Researchers in Canada believe they’ve made a significant advance toward making spray-on solar cells easier and more economical to manufacture.
Illan Kramer and colleagues at the University of Toronto said they have made the breakthrough by devising a new way to spray solar cells onto flexible surfaces using miniscule, light-sensitive colloidal quantum dots (CQDs).
‘My dream is that one day you’ll have two technicians with Ghostbusters backpacks come to your house and spray your roof,’ said Kramer, a post-doctoral fellow with The Edward S. Rogers Sr. Department of Electrical & Computer Engineering at the University of Toronto and IBM Canada’s Research and Development Centre.
Solar-sensitive CQDs printed onto a flexible film could be used to coat many different surfaces. However, until now it was only possible to incorporate light-sensitive CQDs onto surfaces through batch processing, which is an inefficient, slow and expensive assembly-line approach to chemical coating.
The SprayLD system sends a liquid containing CQDs directly onto flexible surfaces, such as film or plastic, like printing a newspaper by applying ink onto a roll of paper.
According to the University, this roll-to-roll coating method makes incorporating solar cells into existing manufacturing processes much simpler. In two recent papers in the journals Advanced Materials and Applied Physics Letters, Kramer showed that the sprayLD method could be used on flexible materials without any major loss in solar-cell efficiency.

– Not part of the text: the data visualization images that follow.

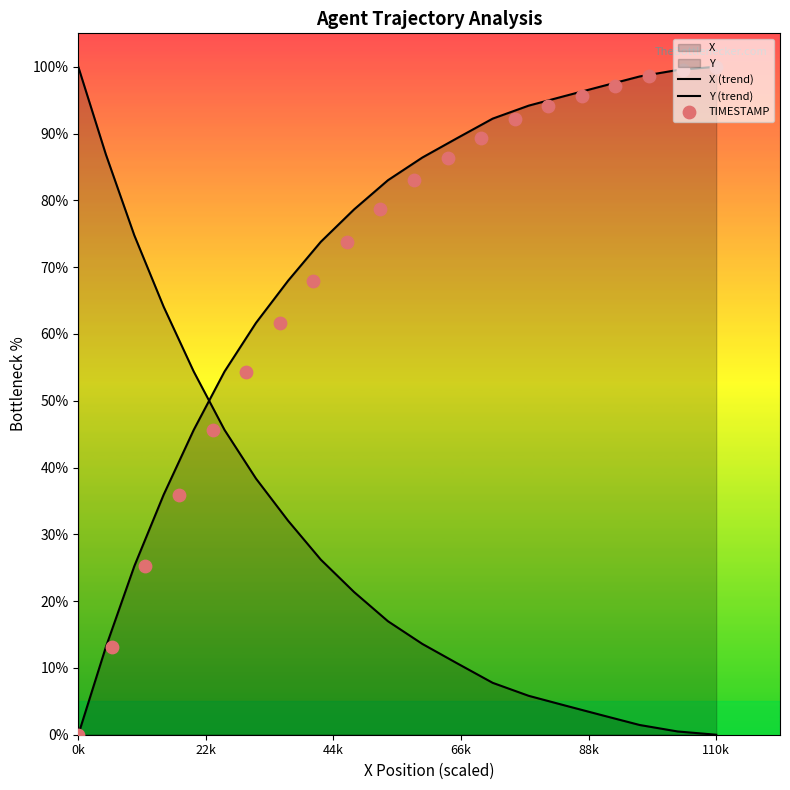

Which series contains the highest Y value?

X (trend)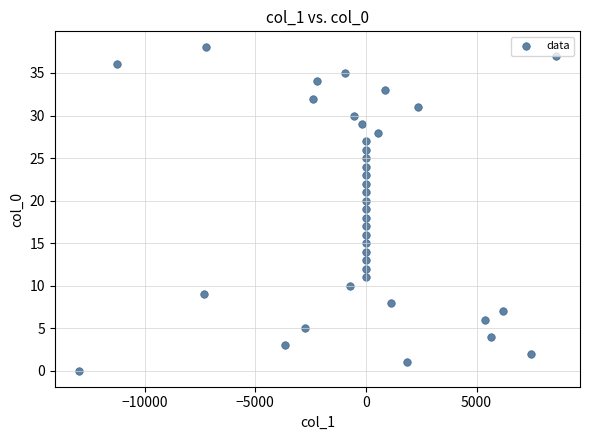

How many data points are displayed?

39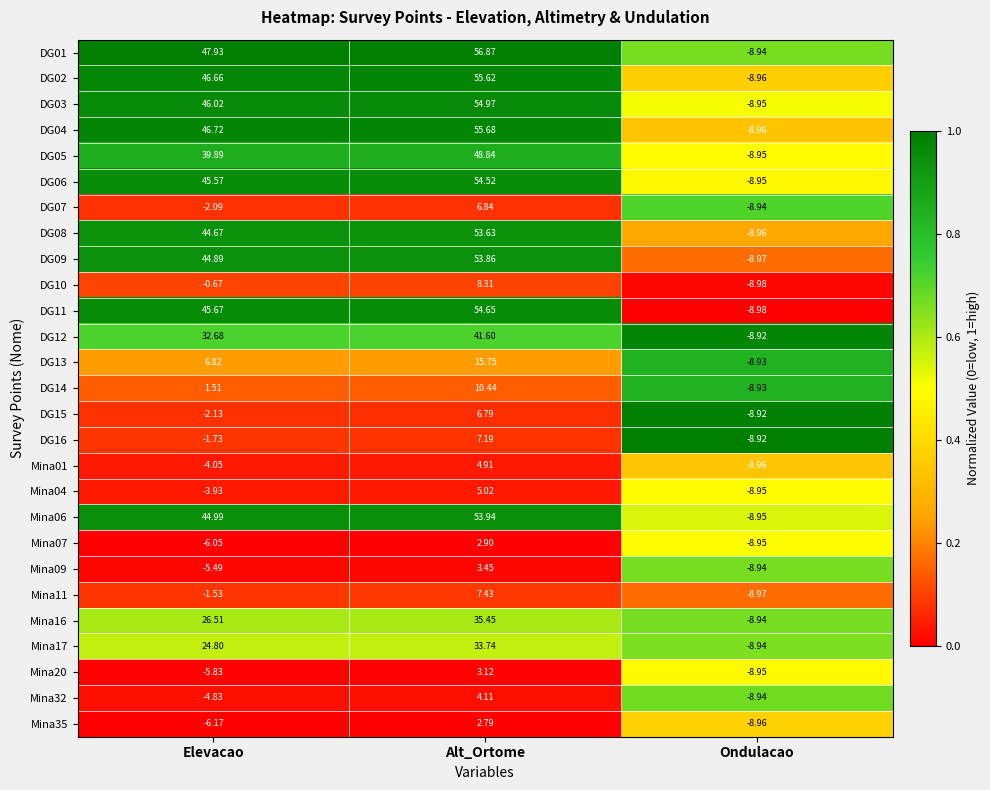

What is the difference between the highest and lowest values at Elevacao?

54.1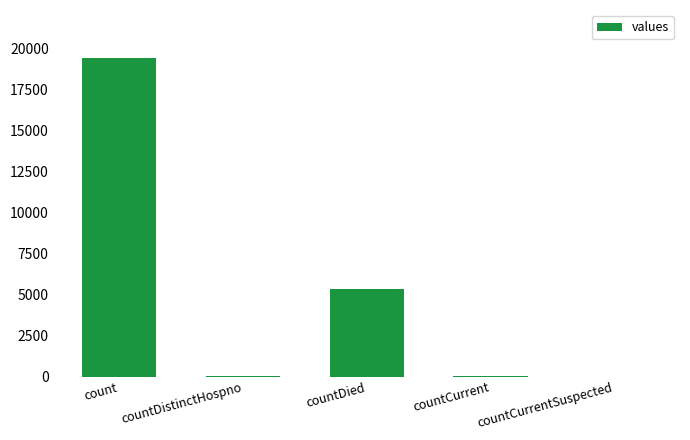

What is the approximate value at countDied?

5357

Kramer built his sprayLD device using parts that are readily available and affordable: he sourced a spray nozzle used in steel mills to cool steel with a fine mist of water, and a few regular air brushes from an art store.
‘This is something you can build in a Junkyard Wars fashion, which is basically how we did it,’ Kramer said in a statement. ‘We think of this as a no-compromise solution for shifting from batch processing to roll-to-roll.’
‘As quantum dot solar technology advances rapidly in performance, it’s important to determine how to scale them and make this new class of solar technologies manufacturable,’ said Professor Ted Sargent, vice dean, research in the Faculty of Applied Science & Engineering at University of Toronto and Kramer’s supervisor. ‘We were thrilled when this attractively manufacturable spray-coating process also led to superior performance devices showing improved control and purity.’
In a third paper in the journal ACS Nano, Kramer and his colleagues used IBM’s BlueGeneQ supercomputer to model how and why the sprayed CQDs perform just as well as, and in some cases better than, their batch-processed counterparts.
The research was supported by the IBM Canada Research and Development Centre, and by King Abdullah University of Science and Technology.